Data records.

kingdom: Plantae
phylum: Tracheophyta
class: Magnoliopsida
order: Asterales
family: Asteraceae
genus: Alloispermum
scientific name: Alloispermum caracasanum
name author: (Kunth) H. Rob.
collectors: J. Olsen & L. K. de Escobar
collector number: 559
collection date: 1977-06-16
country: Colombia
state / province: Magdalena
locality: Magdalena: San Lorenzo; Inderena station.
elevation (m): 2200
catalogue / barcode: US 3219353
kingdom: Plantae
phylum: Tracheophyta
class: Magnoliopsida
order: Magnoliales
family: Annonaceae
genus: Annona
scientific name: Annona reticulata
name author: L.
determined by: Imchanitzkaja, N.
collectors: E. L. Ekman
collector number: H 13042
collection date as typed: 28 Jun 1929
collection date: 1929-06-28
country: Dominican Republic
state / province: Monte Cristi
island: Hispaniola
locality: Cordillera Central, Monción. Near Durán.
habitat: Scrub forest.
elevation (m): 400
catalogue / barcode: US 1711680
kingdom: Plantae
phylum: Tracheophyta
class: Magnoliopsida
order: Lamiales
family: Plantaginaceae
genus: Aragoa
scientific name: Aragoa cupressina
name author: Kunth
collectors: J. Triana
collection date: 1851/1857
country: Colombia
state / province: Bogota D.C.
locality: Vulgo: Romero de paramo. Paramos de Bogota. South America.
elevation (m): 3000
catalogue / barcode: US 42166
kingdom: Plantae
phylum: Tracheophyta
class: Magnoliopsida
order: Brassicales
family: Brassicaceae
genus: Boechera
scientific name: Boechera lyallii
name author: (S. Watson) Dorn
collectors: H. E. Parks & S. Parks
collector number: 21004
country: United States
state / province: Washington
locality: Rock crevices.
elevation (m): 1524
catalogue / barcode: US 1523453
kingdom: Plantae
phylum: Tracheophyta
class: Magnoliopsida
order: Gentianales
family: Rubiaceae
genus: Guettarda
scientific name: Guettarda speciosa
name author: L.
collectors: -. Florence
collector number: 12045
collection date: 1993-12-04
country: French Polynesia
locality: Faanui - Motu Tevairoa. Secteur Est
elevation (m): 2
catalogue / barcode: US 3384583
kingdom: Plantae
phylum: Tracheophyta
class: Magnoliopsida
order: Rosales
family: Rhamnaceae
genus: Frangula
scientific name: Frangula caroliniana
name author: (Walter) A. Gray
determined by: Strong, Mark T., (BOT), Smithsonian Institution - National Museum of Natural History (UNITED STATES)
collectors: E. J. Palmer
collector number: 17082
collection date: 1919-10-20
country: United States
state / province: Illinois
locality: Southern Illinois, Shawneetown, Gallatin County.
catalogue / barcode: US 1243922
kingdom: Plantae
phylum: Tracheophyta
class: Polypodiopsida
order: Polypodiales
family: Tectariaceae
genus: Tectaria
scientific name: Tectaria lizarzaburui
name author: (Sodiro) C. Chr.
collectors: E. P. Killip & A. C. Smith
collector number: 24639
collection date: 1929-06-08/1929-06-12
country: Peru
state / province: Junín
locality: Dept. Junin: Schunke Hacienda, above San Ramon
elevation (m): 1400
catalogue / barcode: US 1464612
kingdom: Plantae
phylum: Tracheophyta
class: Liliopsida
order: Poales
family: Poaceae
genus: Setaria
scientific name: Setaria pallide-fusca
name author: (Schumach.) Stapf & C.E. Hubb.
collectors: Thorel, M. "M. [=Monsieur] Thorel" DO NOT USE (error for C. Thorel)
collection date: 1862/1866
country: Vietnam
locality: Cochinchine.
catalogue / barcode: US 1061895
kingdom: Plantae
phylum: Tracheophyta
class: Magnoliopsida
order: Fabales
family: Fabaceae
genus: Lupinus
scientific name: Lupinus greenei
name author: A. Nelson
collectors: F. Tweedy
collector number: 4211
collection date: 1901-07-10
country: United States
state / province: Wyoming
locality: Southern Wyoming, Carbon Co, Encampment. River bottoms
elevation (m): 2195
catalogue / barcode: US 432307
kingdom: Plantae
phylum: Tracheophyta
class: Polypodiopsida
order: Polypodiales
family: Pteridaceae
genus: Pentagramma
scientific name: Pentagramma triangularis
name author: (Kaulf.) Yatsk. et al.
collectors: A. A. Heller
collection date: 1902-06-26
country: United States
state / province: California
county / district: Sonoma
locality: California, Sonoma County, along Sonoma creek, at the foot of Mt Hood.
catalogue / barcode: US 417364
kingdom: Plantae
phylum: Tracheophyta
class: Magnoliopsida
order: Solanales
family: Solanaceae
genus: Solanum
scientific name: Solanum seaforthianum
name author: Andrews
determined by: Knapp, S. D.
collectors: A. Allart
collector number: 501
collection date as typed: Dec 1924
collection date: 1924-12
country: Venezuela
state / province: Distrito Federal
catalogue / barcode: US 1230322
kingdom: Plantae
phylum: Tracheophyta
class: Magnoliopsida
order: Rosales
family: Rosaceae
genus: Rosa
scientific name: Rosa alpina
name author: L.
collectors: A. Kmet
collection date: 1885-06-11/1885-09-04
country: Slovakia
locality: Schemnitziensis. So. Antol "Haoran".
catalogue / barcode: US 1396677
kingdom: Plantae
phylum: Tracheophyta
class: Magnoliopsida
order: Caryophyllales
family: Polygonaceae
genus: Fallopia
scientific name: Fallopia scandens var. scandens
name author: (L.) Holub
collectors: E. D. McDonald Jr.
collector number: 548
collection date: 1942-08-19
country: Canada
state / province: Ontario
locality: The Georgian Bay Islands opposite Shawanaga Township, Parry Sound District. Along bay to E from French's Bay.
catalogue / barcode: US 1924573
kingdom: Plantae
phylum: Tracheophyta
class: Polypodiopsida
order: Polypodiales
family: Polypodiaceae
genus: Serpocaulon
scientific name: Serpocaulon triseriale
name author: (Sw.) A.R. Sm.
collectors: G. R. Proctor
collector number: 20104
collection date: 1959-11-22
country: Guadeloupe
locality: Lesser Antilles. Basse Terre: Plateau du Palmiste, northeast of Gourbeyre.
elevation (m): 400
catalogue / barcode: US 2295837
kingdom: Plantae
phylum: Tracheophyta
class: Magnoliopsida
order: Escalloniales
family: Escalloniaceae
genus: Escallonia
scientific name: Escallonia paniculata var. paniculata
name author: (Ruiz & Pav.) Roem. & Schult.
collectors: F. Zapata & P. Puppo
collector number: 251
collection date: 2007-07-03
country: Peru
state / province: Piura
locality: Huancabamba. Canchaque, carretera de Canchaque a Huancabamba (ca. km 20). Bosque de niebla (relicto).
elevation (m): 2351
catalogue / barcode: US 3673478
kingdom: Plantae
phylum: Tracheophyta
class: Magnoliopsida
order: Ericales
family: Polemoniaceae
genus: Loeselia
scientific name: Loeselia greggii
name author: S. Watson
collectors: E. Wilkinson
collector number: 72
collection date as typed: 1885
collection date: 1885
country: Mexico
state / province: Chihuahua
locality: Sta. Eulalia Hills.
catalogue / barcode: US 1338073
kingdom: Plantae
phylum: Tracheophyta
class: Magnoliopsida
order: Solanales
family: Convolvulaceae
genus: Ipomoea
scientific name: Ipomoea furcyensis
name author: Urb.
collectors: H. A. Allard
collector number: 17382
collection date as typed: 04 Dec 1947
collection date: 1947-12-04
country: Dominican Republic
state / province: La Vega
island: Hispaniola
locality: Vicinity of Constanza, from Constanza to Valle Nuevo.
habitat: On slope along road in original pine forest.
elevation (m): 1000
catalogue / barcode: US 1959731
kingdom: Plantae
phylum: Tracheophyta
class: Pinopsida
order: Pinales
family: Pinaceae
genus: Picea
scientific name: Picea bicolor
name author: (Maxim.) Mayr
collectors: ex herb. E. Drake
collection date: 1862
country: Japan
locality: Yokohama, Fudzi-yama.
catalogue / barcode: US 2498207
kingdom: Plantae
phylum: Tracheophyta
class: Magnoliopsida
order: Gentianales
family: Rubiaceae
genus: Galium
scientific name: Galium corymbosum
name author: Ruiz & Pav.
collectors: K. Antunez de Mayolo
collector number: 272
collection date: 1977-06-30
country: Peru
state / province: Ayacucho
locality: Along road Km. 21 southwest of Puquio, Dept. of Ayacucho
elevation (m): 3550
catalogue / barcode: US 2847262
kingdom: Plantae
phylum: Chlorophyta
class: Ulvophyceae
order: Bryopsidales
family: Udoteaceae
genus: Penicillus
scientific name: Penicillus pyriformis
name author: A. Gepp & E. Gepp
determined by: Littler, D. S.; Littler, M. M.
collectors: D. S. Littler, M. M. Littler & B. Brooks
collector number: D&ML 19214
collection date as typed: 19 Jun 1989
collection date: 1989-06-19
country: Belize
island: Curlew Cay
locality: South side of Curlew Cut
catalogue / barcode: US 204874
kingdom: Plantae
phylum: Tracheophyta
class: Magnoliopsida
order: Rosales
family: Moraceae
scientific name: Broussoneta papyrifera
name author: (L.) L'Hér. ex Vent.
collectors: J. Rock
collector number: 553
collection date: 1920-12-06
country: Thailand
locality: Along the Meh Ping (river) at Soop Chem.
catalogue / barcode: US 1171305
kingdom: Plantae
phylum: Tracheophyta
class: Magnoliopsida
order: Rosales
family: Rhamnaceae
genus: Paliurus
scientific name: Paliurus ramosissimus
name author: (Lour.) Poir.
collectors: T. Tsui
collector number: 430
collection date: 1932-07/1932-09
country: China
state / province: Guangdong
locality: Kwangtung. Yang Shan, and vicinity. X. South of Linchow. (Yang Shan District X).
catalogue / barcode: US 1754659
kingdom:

What you are asked to do. Return the entries from the very first line through the line with "collectors: J. Triana", copying every line unchanged.

Output.
kingdom: Plantae
phylum: Tracheophyta
class: Magnoliopsida
order: Asterales
family: Asteraceae
genus: Alloispermum
scientific name: Alloispermum caracasanum
name author: (Kunth) H. Rob.
collectors: J. Olsen & L. K. de Escobar
collector number: 559
collection date: 1977-06-16
country: Colombia
state / province: Magdalena
locality: Magdalena: San Lorenzo; Inderena station.
elevation (m): 2200
catalogue / barcode: US 3219353
kingdom: Plantae
phylum: Tracheophyta
class: Magnoliopsida
order: Magnoliales
family: Annonaceae
genus: Annona
scientific name: Annona reticulata
name author: L.
determined by: Imchanitzkaja, N.
collectors: E. L. Ekman
collector number: H 13042
collection date as typed: 28 Jun 1929
collection date: 1929-06-28
country: Dominican Republic
state / province: Monte Cristi
island: Hispaniola
locality: Cordillera Central, Monción. Near Durán.
habitat: Scrub forest.
elevation (m): 400
catalogue / barcode: US 1711680
kingdom: Plantae
phylum: Tracheophyta
class: Magnoliopsida
order: Lamiales
family: Plantaginaceae
genus: Aragoa
scientific name: Aragoa cupressina
name author: Kunth
collectors: J. Triana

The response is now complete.